**EXERCISE DIRECTIONS:** The expected output is the line with "CE.High, 2024-04-26: 138.9 -> 120" followed by every remaining line of the entries, all repeated exactly.

▼

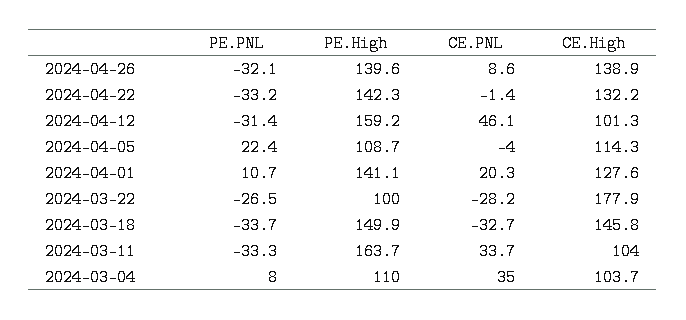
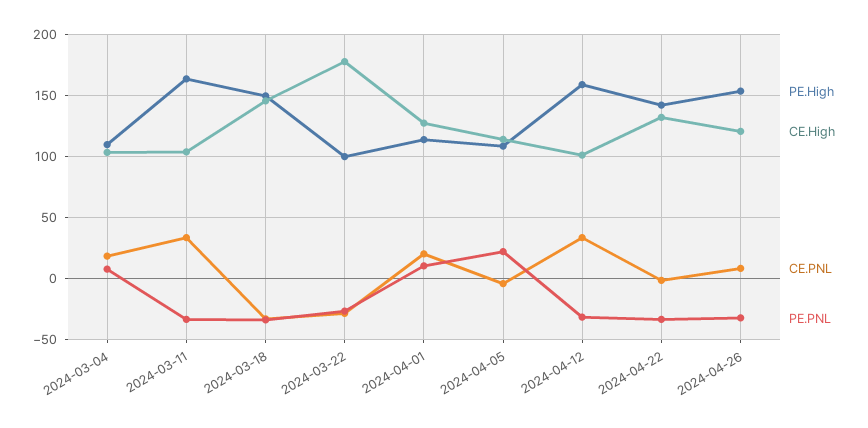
PE.High, 2024-04-26: 139.6 -> 155
CE.High, 2024-04-26: 138.9 -> 120
CE.PNL, 2024-04-12: 46.1 -> 35
PE.High, 2024-04-01: 141.1 -> 115
CE.PNL, 2024-03-04: 35 -> 20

▲

**SOLUTION FOR THIS PROBLEM:**
CE.High, 2024-04-26: 138.9 -> 120
CE.PNL, 2024-04-12: 46.1 -> 35
PE.High, 2024-04-01: 141.1 -> 115
CE.PNL, 2024-03-04: 35 -> 20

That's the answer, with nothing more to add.